(Transcribed page contents)
◆ ◆ ◆

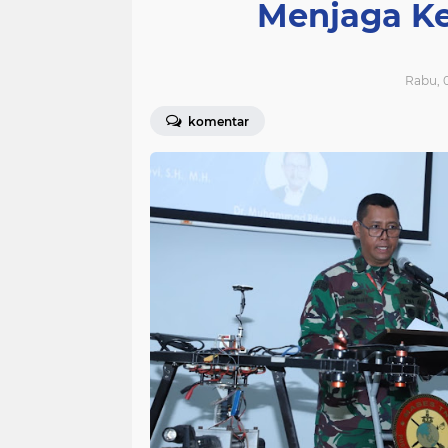
Menjaga K
Rabu, 0
komentar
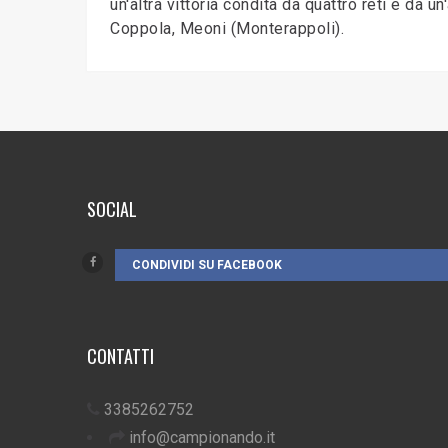
un'altra vittoria condita da quattro reti e da u
Coppola, Meoni (Monterappoli).
SOCIAL
CONDIVIDI SU FACEBOOK
CONTATTI
3385262752
info@campionando.it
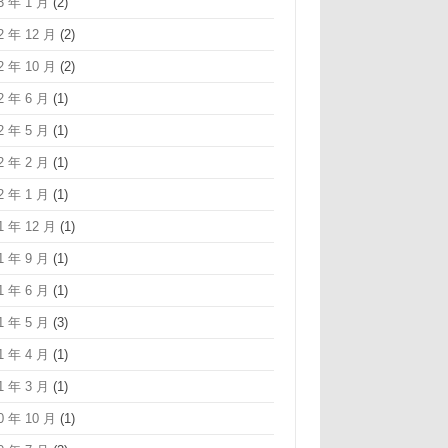
3 年 1 月
(2)
2 年 12 月
(2)
2 年 10 月
(2)
2 年 6 月
(1)
2 年 5 月
(1)
2 年 2 月
(1)
2 年 1 月
(1)
1 年 12 月
(1)
1 年 9 月
(1)
1 年 6 月
(1)
1 年 5 月
(3)
1 年 4 月
(1)
1 年 3 月
(1)
0 年 10 月
(1)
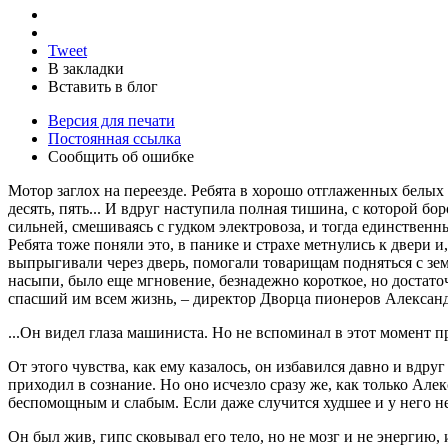
Tweet
В закладки
Вставить в блог
Версия для печати
Постоянная ссылка
Сообщить об ошибке
Мотор заглох на переезде. Ребята в хорошо отглаженных белых
десять, пять... И вдруг наступила полная тишина, с которой б
сильней, смешиваясь с гудком электровоза, и тогда единственн
Ребята тоже поняли это, в панике и страхе метнулись к двери и,
выпрыгивали через дверь, помогали товарищам подняться с земл
насыпи, было еще мгновение, безнадежно короткое, но достаточн
спасший им всем жизнь, – директор Дворца пионеров Алексан
...Он видел глаза машиниста. Но не вспоминал в этот момент
От этого чувства, как ему казалось, он избавился давно и вдруг
приходил в сознание. Но оно исчезло сразу же, как только Але
беспомощным и слабым. Если даже случится худшее и у него не 
Он был жив, гипс сковывал его тело, но не мозг и не энергию,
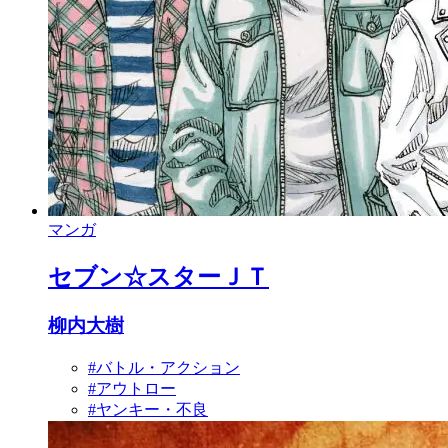
マンガ
セブン☆スターＪＴ
柳内大樹
#バトル・アクション
#アウトロー
#ヤンキー・不良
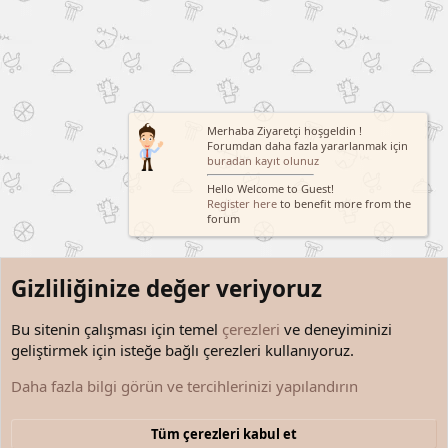
Merhaba Ziyaretçi hoşgeldin !
Forumdan daha fazla yararlanmak için
buradan kayıt olunuz
Hello Welcome to Guest!
Register here
to benefit more from the
forum
Gizliliğinize değer veriyoruz
Bu sitenin çalışması için temel
çerezleri
ve deneyiminizi
geliştirmek için isteğe bağlı çerezleri kullanıyoruz.
Kişisel Gelişim
Daha fazla bilgi görün ve tercihlerinizi yapılandırın
Çerezler
Türkçe (TR)
Tüm çerezleri kabul et
Bize ulaşın
Şartlar ve kurallar
Gizlilik politikası
Yardım
Anasayfa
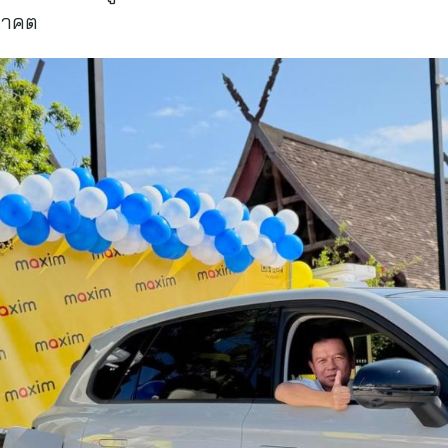
อนาคต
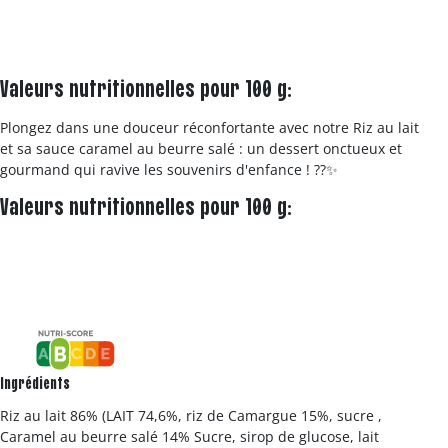
Valeurs nutritionnelles pour 100 g:
Plongez dans une douceur réconfortante avec notre Riz au lait
et sa sauce caramel au beurre salé : un dessert onctueux et
gourmand qui ravive les souvenirs d'enfance ! ??✨
Valeurs nutritionnelles pour 100 g:
Ingrédients
Riz au lait 86% (LAIT 74,6%, riz de Camargue 15%, sucre ,
Caramel au beurre salé 14% Sucre, sirop de glucose, lait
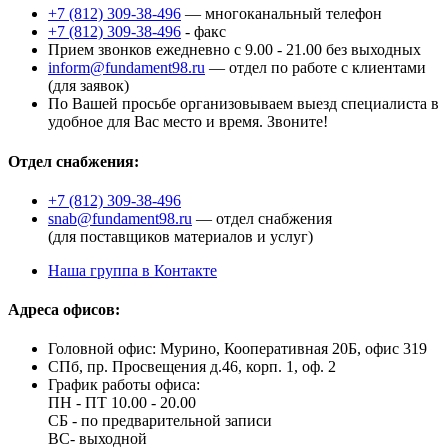
+7 (812) 309-38-496
— многоканальный телефон
+7 (812) 309-38-496
- факс
Прием звонков ежедневно с 9.00 - 21.00 без выходных
inform@fundament98.ru
— отдел по работе с клиентами
(для заявок)
По Вашей просьбе организовываем выезд специалиста в
удобное для Вас место и время. Звоните!
Отдел снабжения:
+7 (812) 309-38-496
snab@fundament98.ru
— отдел снабжения
(для поставщиков материалов и услуг)
Наша группа в Контакте
Адреса офисов:
Головной офис: Мурино, Кооперативная 20Б, офис 319
СПб, пр. Просвещения д.46, корп. 1, оф. 2
График работы офиса:
ПН - ПТ 10.00 - 20.00
СБ - по предварительной записи
ВС- выходной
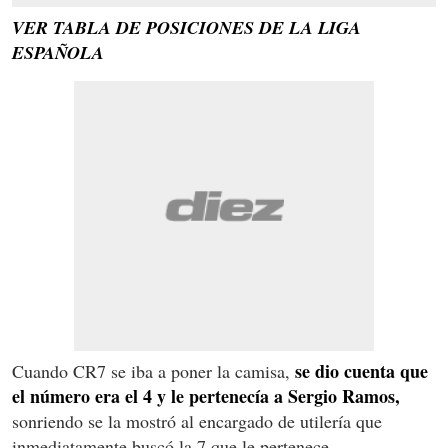
VER TABLA DE POSICIONES DE LA LIGA
ESPAÑOLA
se dio cuenta que
Cuando CR7 se iba a poner la camisa,
el número era el 4 y le pertenecía a Sergio Ramos,
sonriendo se la mostró al encargado de utilería que
inmediatamente buscó la 7 que le pertenece.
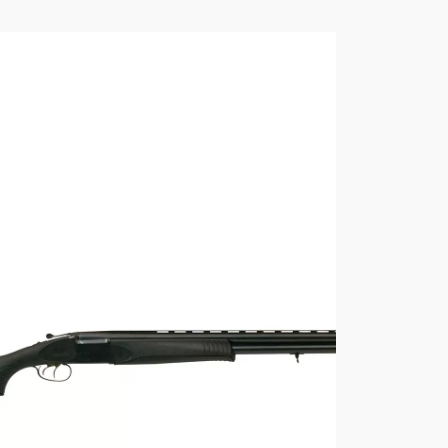
ющая мушка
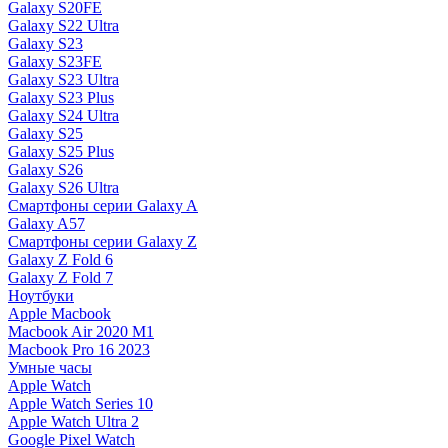
Galaxy S20FE
Galaxy S22 Ultra
Galaxy S23
Galaxy S23FE
Galaxy S23 Ultra
Galaxy S23 Plus
Galaxy S24 Ultra
Galaxy S25
Galaxy S25 Plus
Galaxy S26
Galaxy S26 Ultra
Смартфоны серии Galaxy A
Galaxy A57
Смартфоны серии Galaxy Z
Galaxy Z Fold 6
Galaxy Z Fold 7
Ноутбуки
Apple Macbook
Macbook Air 2020 M1
Macbook Pro 16 2023
Умные часы
Apple Watch
Apple Watch Series 10
Apple Watch Ultra 2
Google Pixel Watch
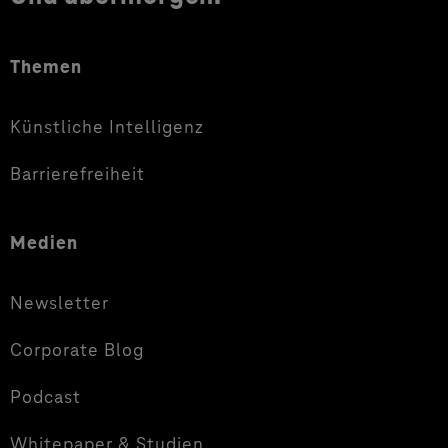
Themen
Künstliche Intelligenz
Barrierefreiheit
Medien
Newsletter
Corporate Blog
Podcast
Whitepaper & Studien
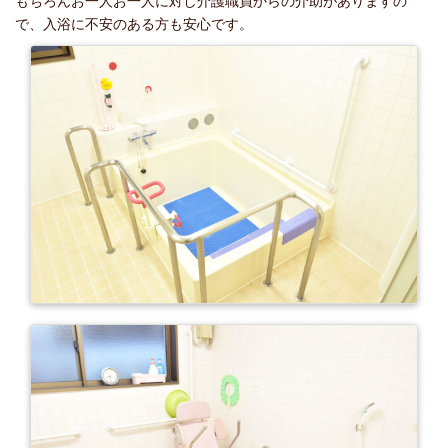
もちろんお一人お一人に対し介護職員からの介助がありますの
で、入浴に不安のある方も安心です。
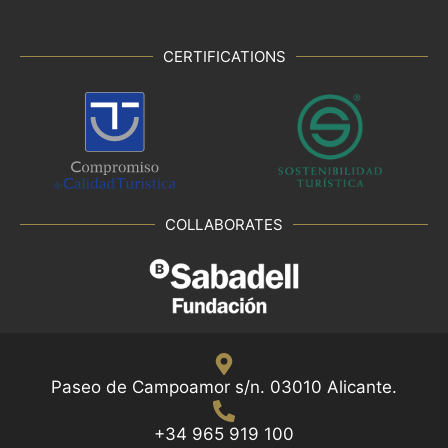
CERTIFICATIONS
COLLABORATES
Paseo de Campoamor s/n. 03010 Alicante.
+34 965 919 100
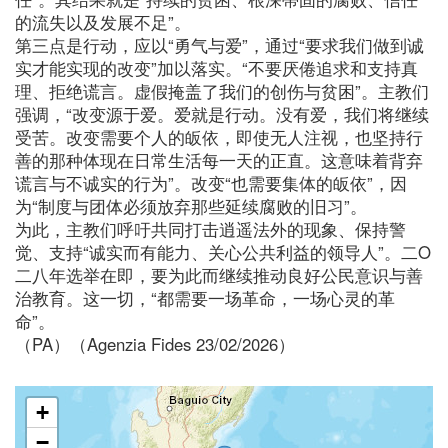
的流失以及发展不足”。
第三点是行动，应以“勇气与爱”，通过“要求我们做到诚
实才能实现的改变”加以落实。“不要厌倦追求和支持真
理、拒绝谎言。虚假掩盖了我们的创伤与贫困”。主教们
强调，“改变源于爱。爱就是行动。没有爱，我们将继续
受苦。改变需要个人的皈依，即使无人注视，也坚持行
善的那种体现在日常生活每一天的正直。这意味着背弃
谎言与不诚实的行为”。改变“也需要集体的皈依”，因
为“制度与团体必须放弃那些延续腐败的旧习”。
为此，主教们呼吁共同打击逍遥法外的现象、保持警
觉、支持“诚实而有能力、关心公共利益的领导人”。二O
二八年选举在即，要为此而继续推动良好公民意识与善
治教育。这一切，“都需要一场革命，一场心灵的革
命”。
（PA）（Agenzia Fides 23/02/2026）
+
−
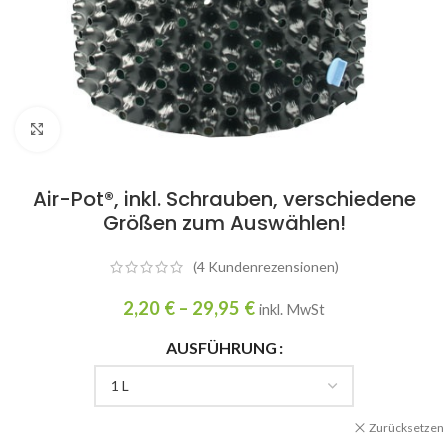
Click to enlarge
Air-Pot®, inkl. Schrauben, verschiedene
Größen zum Auswählen!
(
4
Kundenrezensionen)
2,20
€
–
29,95
€
inkl. MwSt
AUSFÜHRUNG
Zurücksetzen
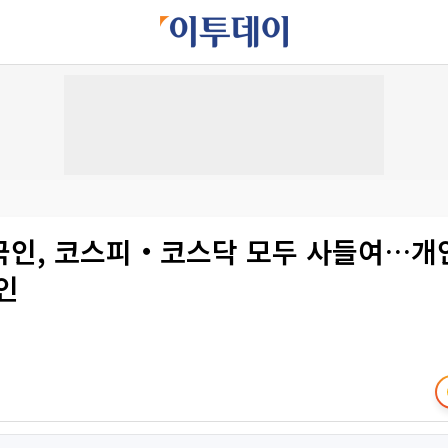
국인, 코스피‧코스닥 모두 사들여…개인
인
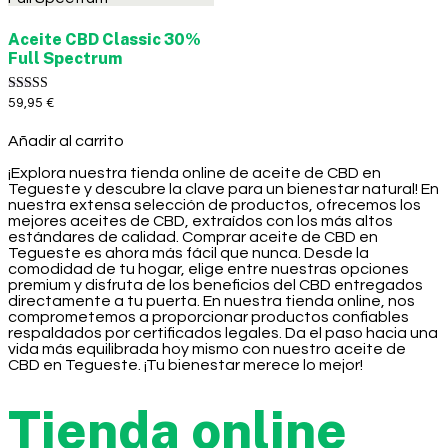
Aceite CBD Classic 30%
Full Spectrum
Valorado con
59,95
€
5.00
de 5
Añadir al carrito
¡Explora nuestra tienda online de aceite de CBD en
Tegueste y descubre la clave para un bienestar natural! En
nuestra extensa selección de productos, ofrecemos los
mejores aceites de CBD, extraídos con los más altos
estándares de calidad. Comprar aceite de CBD en
Tegueste es ahora más fácil que nunca. Desde la
comodidad de tu hogar, elige entre nuestras opciones
premium y disfruta de los beneficios del CBD entregados
directamente a tu puerta. En nuestra tienda online, nos
comprometemos a proporcionar productos confiables
respaldados por certificados legales. Da el paso hacia una
vida más equilibrada hoy mismo con nuestro aceite de
CBD en Tegueste. ¡Tu bienestar merece lo mejor!
Tienda online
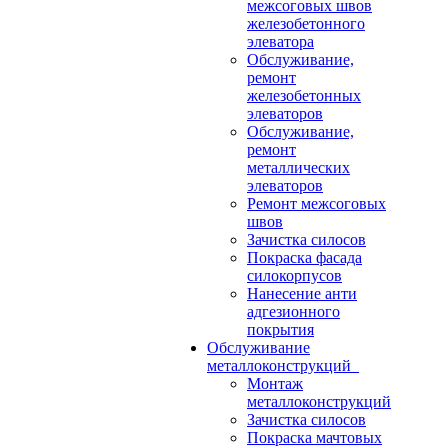
межсоговых швов
железобетонного
элеватора
Обслуживание,
ремонт
железобетонных
элеваторов
Обслуживание,
ремонт
металлических
элеваторов
Ремонт межсоговых
швов
Зачистка силосов
Покраска фасада
силокорпусов
Нанесение анти
адгезионного
покрытия
Обслуживание
металлоконструкций
Монтаж
металлоконструкций
Зачистка силосов
Покраска мачтовых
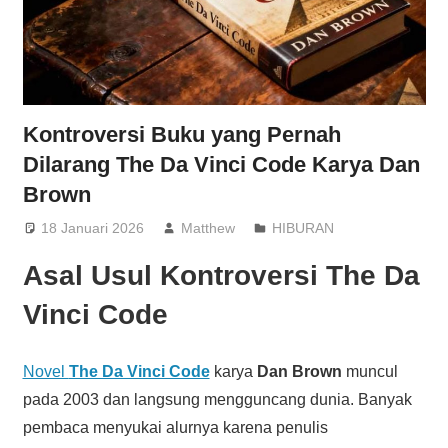
Kontroversi Buku yang Pernah
Dilarang The Da Vinci Code Karya Dan
Brown
18 Januari 2026
Matthew
HIBURAN
Asal Usul Kontroversi The Da
Vinci Code
Novel
The Da Vinci Code
karya
Dan Brown
muncul
pada 2003 dan langsung mengguncang dunia. Banyak
pembaca menyukai alurnya karena penulis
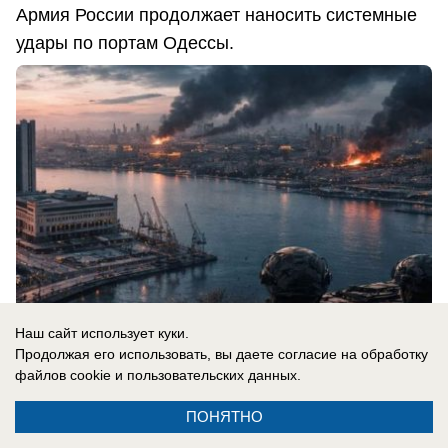
Армия России продолжает наносить системные
удары по портам Одессы.
Наш сайт использует куки.
Продолжая его использовать, вы даете согласие на обработку
файлов cookie
и пользовательских данных.
08.08.2026
0
ПОНЯТНО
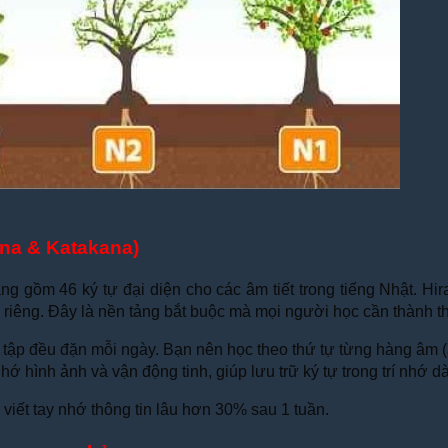
ana & Katakana)
ng gồm 46 ký tự đại diện cho các âm tiết trong tiếng Nhật. 
 riêng. Đây là nền tảng bắt buộc mà mọi người học cần thành th
n tập đều đặn mỗi ngày. Bạn nên học theo thứ tự từng hàng âm (a
hớ hình ảnh và vận động tinh, giúp lưu trữ ký tự trong trí nhớ dà
viết tay nhớ thông tin lâu hơn 30% sau 1 tuần.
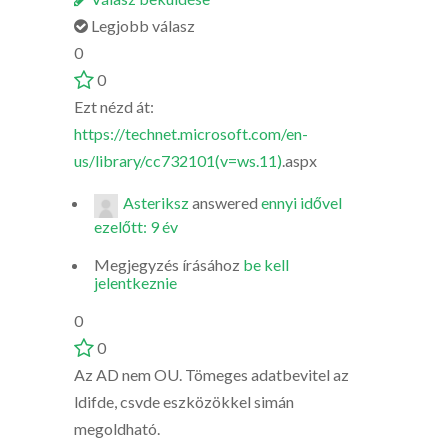
Legjobb válasz
0
0
Ezt nézd át:
https://technet.microsoft.com/en-
us/library/cc732101(v=ws.11)
.aspx
Asteriksz
answered
ennyi idővel
ezelőtt: 9 év
Megjegyzés írásához
be kell
jelentkeznie
0
0
Az AD nem OU. Tömeges adatbevitel az
ldifde, csvde eszközökkel simán
megoldható.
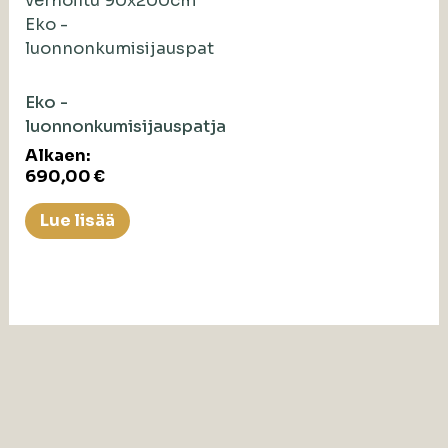
Eko -
luonnonkumisijauspatja
Alkaen:
690,00
€
Lue lisää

◆ ◆ ◆

▶ Job: Print the data above from its first line through the line that has "насыпи, было еще", exactly and with nothing else, omitting pictures.

▶ Solution:
Menjaga K
Rabu, 0
komentar
un'altra vittoria condita da quattro reti e da u
Coppola, Meoni (Monterappoli).
SOCIAL
CONDIVIDI SU FACEBOOK
CONTATTI
3385262752
info@campionando.it
3 年 1 月
(2)
2 年 12 月
(2)
2 年 10 月
(2)
2 年 6 月
(1)
2 年 5 月
(1)
2 年 2 月
(1)
2 年 1 月
(1)
1 年 12 月
(1)
1 年 9 月
(1)
1 年 6 月
(1)
1 年 5 月
(3)
1 年 4 月
(1)
1 年 3 月
(1)
0 年 10 月
(1)
Tweet
В закладки
Вставить в блог
Версия для печати
Постоянная ссылка
Сообщить об ошибке
Мотор заглох на переезде. Ребята в хорошо отглаженных белых
десять, пять... И вдруг наступила полная тишина, с которой б
сильней, смешиваясь с гудком электровоза, и тогда единственн
Ребята тоже поняли это, в панике и страхе метнулись к двери и,
выпрыгивали через дверь, помогали товарищам подняться с земл
насыпи, было еще мгновение, безнадежно короткое, но достаточн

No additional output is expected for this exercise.